One of the neat things about the Tik-Tak is it is a very suitable design for people who have bad knees and can't climb down into a canoe or kayak. Add a folding chair and paddle with ease. Add a child for motive power and be paddled in luxury (note, the Tik-Taks work well as a poor man's Stand Up Paddleboard as well)

Even the Coracle got use.

Boats on the water - brings joy to my heart. The one on the left is the Jodi III, an electrified Fanny the Fantail Launch by Selway-Fisher and built/owned by Sparkin' Joe L.

This kid. This kid was a maniac. He did our entire Poker Paddle in a Coracle - the longest Coracle voyage on record on the Oregon Coast.

The cardboard boat race is underway!

A massive flotilla of slowly sinking boats.

Crashes, capsizes, sinkings and general mayhem. Everything you want in a boat race.

After the races, it was time to get people on the water again. An entire 6-member family in a Mollyhawk.

Our last paddler of Saturday evening. A Captain of His Own Destiny, to be sure.

Another fine photo of boats on the water.

Sunday morning dawned with Dan taking a Coracle out - he was surprisingly good at sculling it along.

We decided to break the Goose out of storage.

Probably the worst picture I could have taken of this delightful little moppet and her father going for a paddle.

Nothing is more difficult than 3 paddlers in a canoe.

That Goose was moving in a very slight breeze.
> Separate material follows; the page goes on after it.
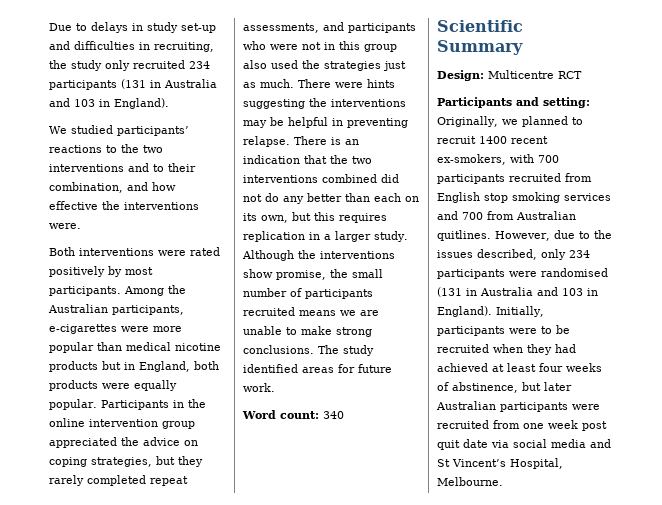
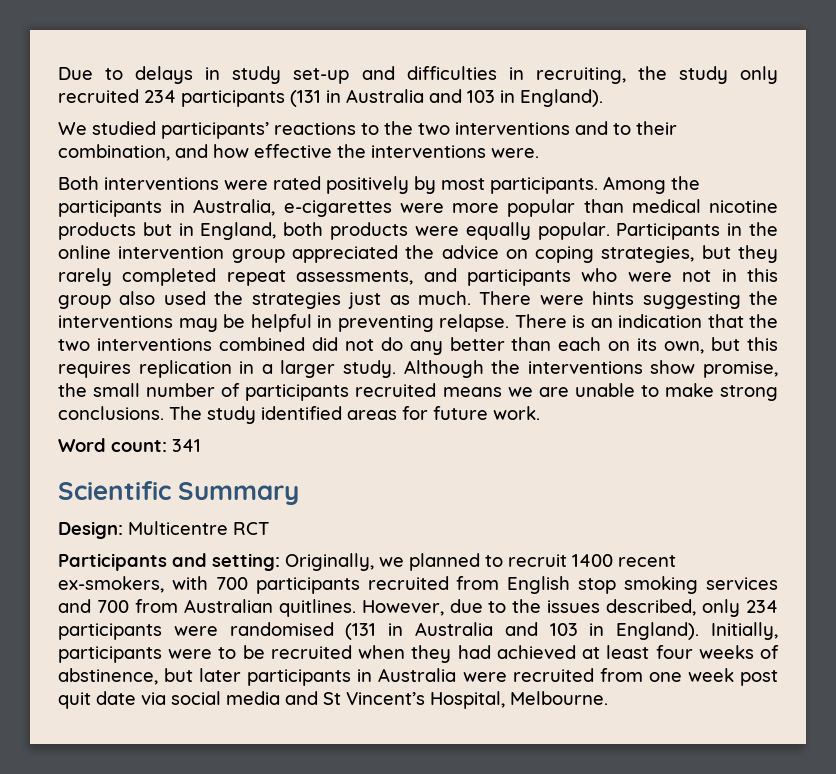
[48,304,184,315] Australian participants, -> [58,199,276,217] participants in Australia,
[323,411,344,419] 340 -> [172,439,201,452] 341
[436,401,568,412] Australian participants -> [247,668,457,686] participants in Australia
The skipper was having a ball.

Another family in a Lazy Weekend Canoe - perfect design for this activity.

Four full-grown friends in a Mollyhawk, heading out for the Poker Paddle.

That's a nice shot of Boathouse boats.

That color is Gliddon's Clipper Ship Blue.

Coracles take some practice, and the sister got blown to the lee shore. Little brother mounted a rescue mission in a Tik-Tak. I have a real affinity to symmetrical designs - in a Tik-Tak, the painter becomes a tow rope when the paddler turns around.

This lady was intrigued by the Skin-on-Frame kayak, but she had a small dog. "Fine, load up!" and off they went. They dog enjoyed it. That's it - the 2016 Toledo Wood Boat Show as seen through the eyes of the Boathouse. I hope you enjoyed it.